Дима не ответил. Хорошие. Настолько, что он уже лет десять как выходит с ружьем не только в охотничий сезон. Объездил почти все заповедные места Европы. На краснокнижников всегда особый спрос.
– Рысь тоже… Так? – спросил Дима.
– Да. Но над исполнением буду думать. Когда-то у нас были толстенные папки с вырезками. Приходилось часами изучать журналы о природе, вырезать фотографии, искать естественные позы, ситуации… Сейчас проще, конечно. В Интернете чего только не найдешь. Вообще, многое стало проще. – Петр Васильевич деловито перевернул тушу. – Но варварами и живодерами нас зовут до сих пор. А я ведь животных люблю. Я их даже не стреляю, в конце концов! В жизни ружья в руки не брал.
Дима следил за отточенными движениями Петра Васильевича: каждый разрез именно там, где он должен быть, ни одного лишнего движения. И думал, что сложно верить в любовь человека, чьи пальцы красны от крови.
– Я дарю им посмертие. Рано или поздно их сожрут черви. Я могу превратить их в память. А как именно… Какая им теперь разница?
– Может, разница в уважении? К тому же посмертию.

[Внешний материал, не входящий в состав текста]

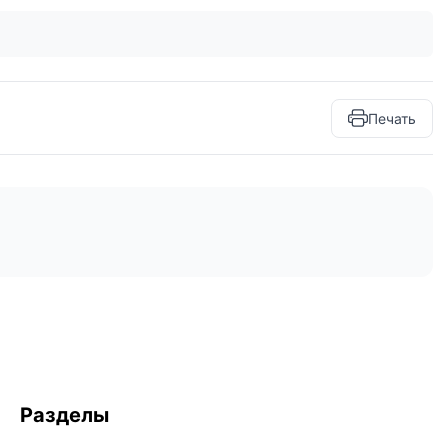
Печать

– Уважение, – Петр Васильевич фыркнул. – О да, мне говорили об уважении. «Недопустимость негуманного изображения животного» – такой была точная формулировка. А потом эти лицемеры возят по выставкам «Упоротого лиса» этой недоучки Морзе, и посмертное оскорбление уже никого не волнует, пока есть известность и капают деньги.